Copy out all of the records. Keep every word exact.

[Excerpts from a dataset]

* * * * * * *

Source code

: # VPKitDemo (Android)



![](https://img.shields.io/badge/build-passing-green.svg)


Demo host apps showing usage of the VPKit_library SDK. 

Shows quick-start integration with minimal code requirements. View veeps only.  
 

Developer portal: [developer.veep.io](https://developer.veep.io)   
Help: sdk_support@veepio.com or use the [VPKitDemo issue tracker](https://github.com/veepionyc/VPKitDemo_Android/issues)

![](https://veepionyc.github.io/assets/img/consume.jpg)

* * * * * * *

§ **ANSWER FOR THIS EXERCISE**:
Source code

: # VPKitDemo (Android)



![](https://img.shields.io/badge/build-passing-green.svg)


Demo host apps showing usage of the VPKit_library SDK. 

Shows quick-start integration with minimal code requirements. View veeps only.  
 

Developer portal: [developer.veep.io](https://developer.veep.io)   
Help: sdk_support@veepio.com or use the [VPKitDemo issue tracker](https://github.com/veepionyc/VPKitDemo_Android/issues)

![](https://veepionyc.github.io/assets/img/consume.jpg)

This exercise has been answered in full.